Getting a puppy is always an exciting time. You have searched endlessly to find the perfect puppy for you and your family, you have visited him / her and you have even chosen a name...
Things to think about before your puppy arrives:
1) Where is your puppy going to sleep?
Setting a bed time schedule as well as knowing where your puppy is going to sleep is very important. The best advice I could give would be to set up a cage ( large enough for them to walk about in) put a comfy mattress on the bottom, a little blanket and a blanket or throw over the top of the cage to keep them warm.
* Do not use the cage as a form of punishment. Their cage is meant to be a safe place for them, somewhere that is quiet and their own personal space.
2) What type of food are you going to feed your puppy?
Usually, the breeder will inform you of what food your puppy has been eating since being weaned off of mum.
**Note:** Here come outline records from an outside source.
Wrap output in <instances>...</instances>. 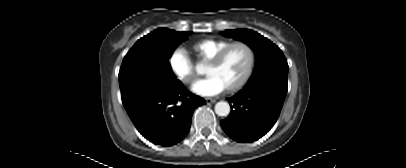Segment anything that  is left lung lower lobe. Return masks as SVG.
<instances>
[{
    "label": "left lung lower lobe",
    "instance_id": "1",
    "mask_svg": "<svg viewBox=\"0 0 406 168\" xmlns=\"http://www.w3.org/2000/svg\"><path fill=\"white\" fill-rule=\"evenodd\" d=\"M287 94V84L264 81L247 84L228 101L229 116L220 122L225 133L237 142L258 140L273 127Z\"/></svg>",
    "mask_w": 406,
    "mask_h": 168
}]
</instances>
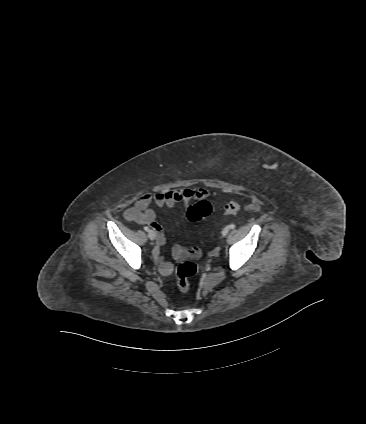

A good idea is to keep them on that until they have had time to adjust to their new environment, as sometimes when you first bring them home, their tummies can be a bit upset. Once they are settled in and a part of the family, you can then decide whether you want to move them onto the adult version or something completely different. The options are - wet, dry or raw. You can find links to articles on each of these here :
3) Check out your local groomer.
All dogs need to be groomed regardless of what type of coat they have. It is a good idea to start preparing where you are going to take your pup to be groomed before they arrive. Research groomers in your local area, read their reviews and view their past grooms to ensure that they are qualified and equipped to handle a young puppy. Starting the grooming process as early as possible is the most beneficial, as it gets the puppy used to it at an early age, making it less stressful for dog, groomer and owner. Professional groomers tend to take puppies after their second lot of vaccinations.
4) How much excercise does your puppy need?
To be a responsible owner, you have to be prepared to take your dog on walks. Puppies do need exercise, but not to the same extent as adult dogs. Over exercising a puppy can damage their developing joints causing problems in the future. Whether you have a great dane puppy or a tiny chihuahua puppy, they all need the same amount until they are fully grown.
For every month of age, exercise for five mins e.g a new puppy at 8 weeks old should only need 10 minutes of exercise, 16 weeks old - 20 minutes of exercise.